Se a linguagem surge, em todo o lado, associada a sistemas de aparente estabilidade cosmológica, e os conceitos como mecanismos que tornam o mundo cognoscível, várias são as vezes em que juízes, médicos, agentes do desenvolvimento e outros – estranhos a estas esferas – se deparam com histórias de vampiros, leões-fantasma e zombies, e as tomam como sintomas de crendices e de uma suposta inferioridade mental do africano, relegado para um primitivismo que o arreda dos benefícios da razão. Tais assunções resultam em sérias consequências, particularmente quando se tem como objectivo a governação de corpos e formas de vida.

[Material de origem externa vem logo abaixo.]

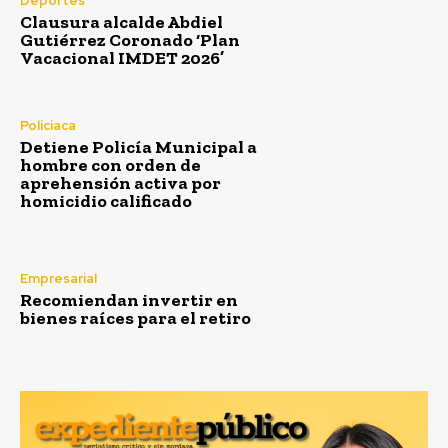
Deportes
Clausura alcalde Abdiel
Gutiérrez Coronado ‘Plan
Vacacional IMDET 2026’
Policiaca
Detiene Policía Municipal a
hombre con orden de
aprehensión activa por
homicidio calificado
Empresarial
Recomiendan invertir en
bienes raíces para el retiro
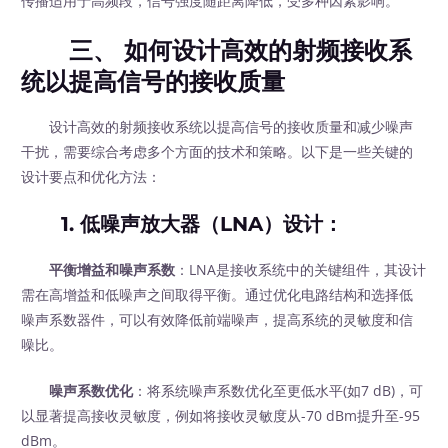
传播适用于高频段，信号强度随距离降低，受多种因素影响。
三、 如何设计高效的射频接收系
统以提高信号的接收质量
设计高效的射频接收系统以提高信号的接收质量和减少噪声
干扰，需要综合考虑多个方面的技术和策略。以下是一些关键的
设计要点和优化方法：
1.
低噪声放大器（LNA）设计
：
平衡增益和噪声系数
：LNA是接收系统中的关键组件，其设计
需在高增益和低噪声之间取得平衡。通过优化电路结构和选择低
噪声系数器件，可以有效降低前端噪声，提高系统的灵敏度和信
噪比。
噪声系数优化
：将系统噪声系数优化至更低水平(如7 dB)，可
以显著提高接收灵敏度，例如将接收灵敏度从-70 dBm提升至-95
dBm。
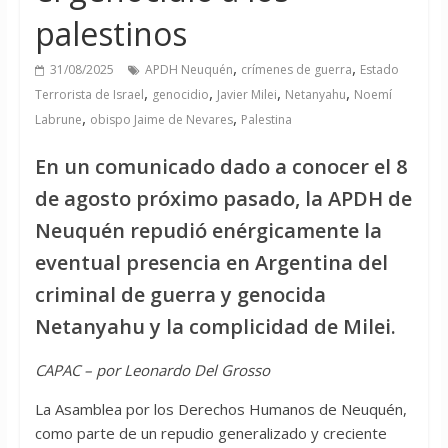
palestinos
,
,
31/08/2025
APDH Neuquén
crímenes de guerra
Estado
,
,
,
,
Terrorista de Israel
genocidio
Javier Milei
Netanyahu
Noemí
,
,
Labrune
obispo Jaime de Nevares
Palestina
En un comunicado dado a conocer el 8
de agosto próximo pasado, la APDH de
Neuquén repudió enérgicamente la
eventual presencia en Argentina del
criminal de guerra y genocida
Netanyahu y la complicidad de Milei.
CAPAC – por Leonardo Del Grosso
La Asamblea por los Derechos Humanos de Neuquén,
como parte de un repudio generalizado y creciente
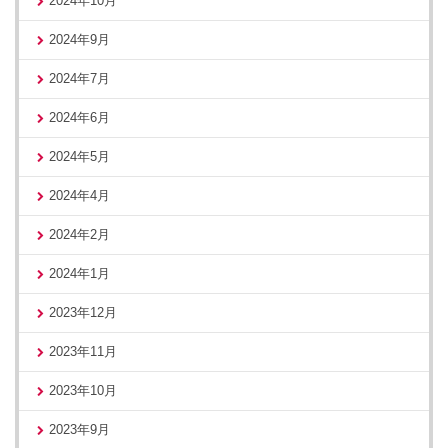
2024年10月
2024年9月
2024年7月
2024年6月
2024年5月
2024年4月
2024年2月
2024年1月
2023年12月
2023年11月
2023年10月
2023年9月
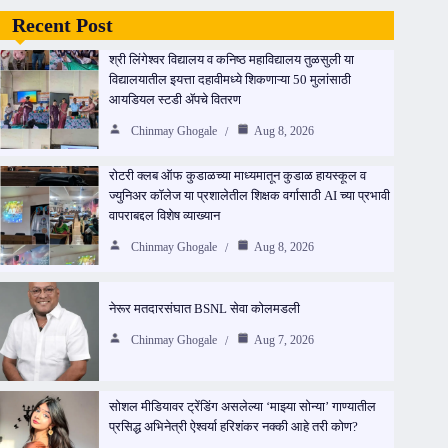
Recent Post
श्री लिंगेश्वर विद्यालय व कनिष्ठ महाविद्यालय तुळसुली या
विद्यालयातील इयत्ता दहावीमध्ये शिकणाऱ्या 50 मुलांसाठी
आयडियल स्टडी ॲपचे वितरण
Chinmay Ghogale
Aug 8, 2026
रोटरी क्लब ऑफ कुडाळच्या माध्यमातून कुडाळ हायस्कूल व
ज्युनिअर कॉलेज या प्रशालेतील शिक्षक वर्गासाठी AI च्या प्रभावी
वापराबद्दल विशेष व्याख्यान
Chinmay Ghogale
Aug 8, 2026
नेरूर मतदारसंघात BSNL सेवा कोलमडली
Chinmay Ghogale
Aug 7, 2026
सोशल मीडियावर ट्रेंडिंग असलेल्या ‘माझ्या सोन्या’ गाण्यातील
प्रसिद्ध अभिनेत्री ऐश्वर्या हरिशंकर नक्की आहे तरी कोण?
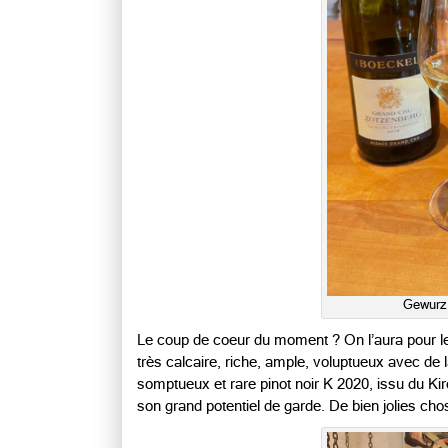
Gewurz 
Le coup de coeur du moment ? On l’aura pour l
très calcaire, riche, ample, voluptueux avec de la
somptueux et rare pinot noir K 2020, issu du Ki
son grand potentiel de garde. De bien jolies ch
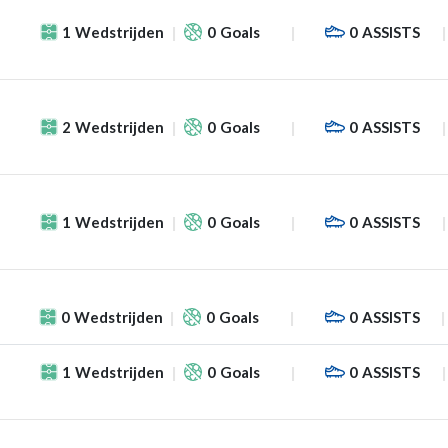
1
Wedstrijden
0
Goals
0
ASSISTS
2
Wedstrijden
0
Goals
0
ASSISTS
1
Wedstrijden
0
Goals
0
ASSISTS
f
0
Wedstrijden
0
Goals
0
ASSISTS
1
Wedstrijden
0
Goals
0
ASSISTS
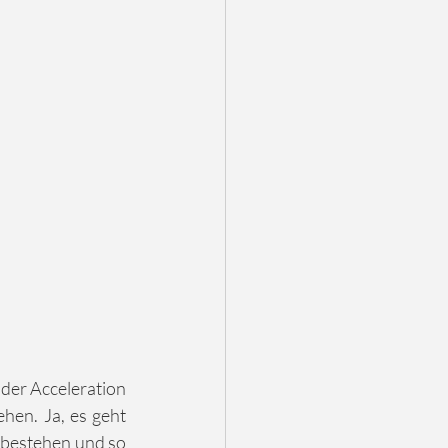
 der Acceleration 
ehen. Ja, es geht 
bestehen und so 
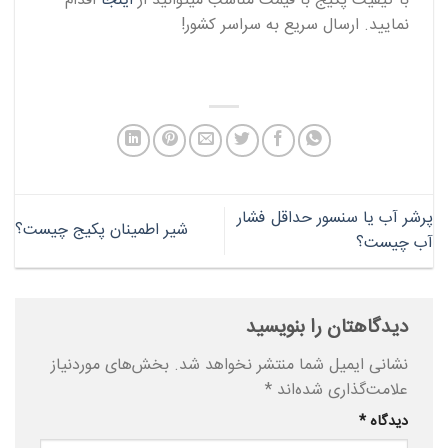
با کیفیت پکیج با قیمت مناسب میتوانید از
اینجا
اقدام
نمایید. ارسال سریع به سراسر کشور!
پرشر آب یا سنسور حداقل فشار
شیر اطمینان پکیج چیست؟
آب چیست؟
دیدگاهتان را بنویسید
نشانی ایمیل شما منتشر نخواهد شد.
بخش‌های موردنیاز
علامت‌گذاری شده‌اند
*
دیدگاه
*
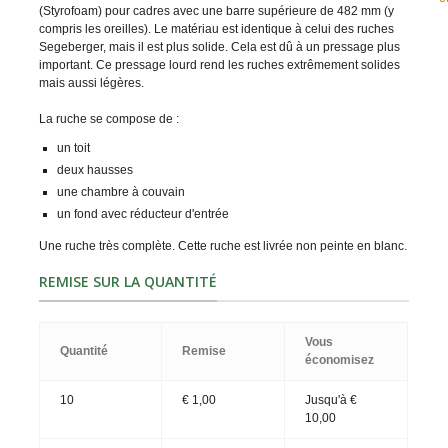
(Styrofoam) pour cadres avec une barre supérieure de 482 mm (y
compris les oreilles). Le matériau est identique à celui des ruches
Segeberger, mais il est plus solide. Cela est dû à un pressage plus
important. Ce pressage lourd rend les ruches extrêmement solides
mais aussi légères.
La ruche se compose de :
un toit
deux hausses
une chambre à couvain
un fond avec réducteur d'entrée
Une ruche très complète. Cette ruche est livrée non peinte en blanc.
REMISE SUR LA QUANTITÉ
Vous
Quantité
Remise
économisez
10
€ 1,00
Jusqu'à
€
10,00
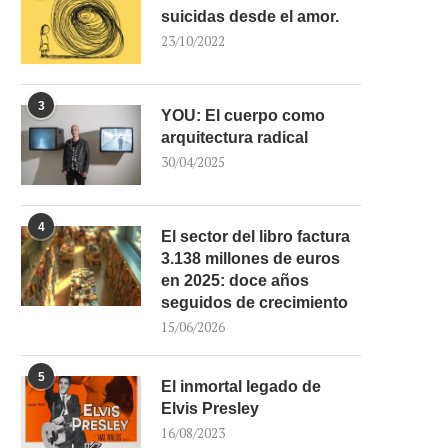
suicidas desde el amor.
23/10/2022
3
YOU: El cuerpo como
arquitectura radical
30/04/2025
4
El sector del libro factura
3.138 millones de euros
en 2025: doce años
seguidos de crecimiento
15/06/2026
5
El inmortal legado de
Elvis Presley
16/08/2023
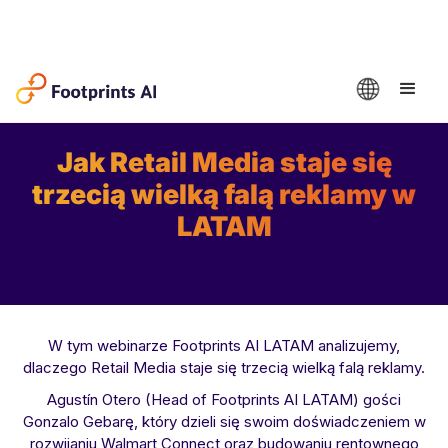
Join Our Webinar:
Jak Retail Media staje się
trzecią wielką falą reklamy w
LATAM
W tym webinarze Footprints AI LATAM analizujemy,
dlaczego Retail Media staje się trzecią wielką falą reklamy.
Agustín Otero (Head of Footprints AI LATAM) gości
Gonzalo Gebarę, który dzieli się swoim doświadczeniem w
rozwijaniu Walmart Connect oraz budowaniu rentownego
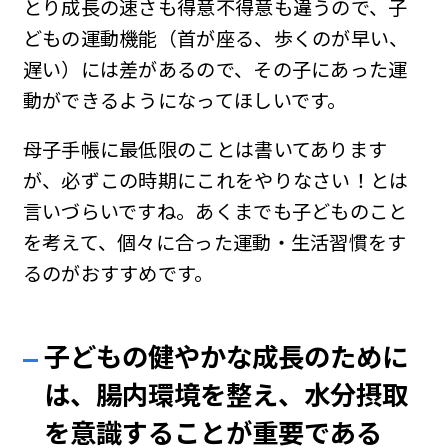
とり成長の速さも得意不得意も違うので、子
どもの運動機能（首が座る、歩くのが早い、
遅い）には差があるので、その子にあった運
動ができるようになってほしいです。
母子手帳に最低限のことは書いてあります
が、必ずこの時期にこれをやりなさい！とは
言いづらいですね。あくまでも子どものこと
を考えて、個々に合った運動・生活習慣をす
るのがおすすめです。
子どもの健やかな成長のために
は、腸内環境を整え、水分摂取
を意識することが重要である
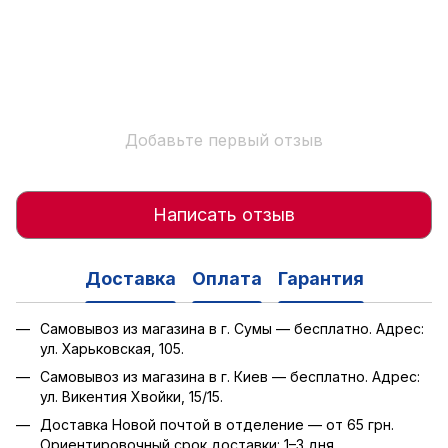
Добавьте первый отзыв
Написать отзыв
Доставка
Оплата
Гарантия
Самовывоз из магазина в г. Сумы — бесплатно. Адрес:
ул. Харьковская, 105.
Самовывоз из магазина в г. Киев — бесплатно. Адрес:
ул. Викентия Хвойки, 15/15.
Доставка Новой почтой в отделение — от 65 грн.
Ориентировочный срок доставки: 1–3 дня.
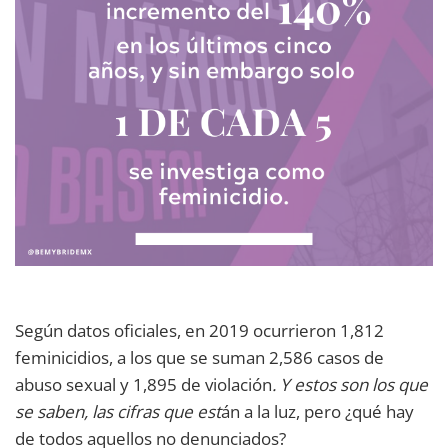
Según datos oficiales, en 2019 ocurrieron 1,812
feminicidios, a los que se suman 2,586 casos de
abuso sexual y 1,895 de violación
. Y estos son los que
se saben, las cifras que est
án a la luz, pero ¿qué hay
de todos aquellos no denunciados?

No âmbito da literatura dedicada a encontros entre esferas que parecem ser mutuamente ininteligíveis, e enquanto se avolumam críticas à ideia de regimes de verdade de imposição totalitária, tornou-se mais comum encontrarmos análises da história colonial que complementam entendimentos de matriz foucaultiana com a problematização das (inter)subjectividades em jogo. Apesar de alcançar um espectro temporal mais lato, poderemos enquadrar nesta linha analítica o esforço empreendido em Kupilikula. Aqui, West chama-nos também a atenção para os riscos inerentes a processos de reificação da "tradição" bastante recentes, destacando a aplicação de um crivo normalizador que obedece de forma acrítica às lógicas das agendas políticas internacionais, no enquadramento institucional e jurídico de práticas e categorias sociais voláteis, incluindo "autoridades" não reconhecidas pelas populações. Se a linguagem desta formalização tem sido absorvida e re-significada por aqueles que conheceu no seu trabalho de campo, West não abdica de traçar duras críticas à forma como os sucessivos governos têm jogado com as autoridades locais. No fim, o tom é optimista. O que Kupilikula nos oferece é uma valiosa análise das estratégias adoptadas por aqueles que habitam o planalto de Mueda, "vórtice de encontros e transformações culturais" (p. 140) e lócus de novas formas de uwavi e diferentes maneiras de ver o mundo.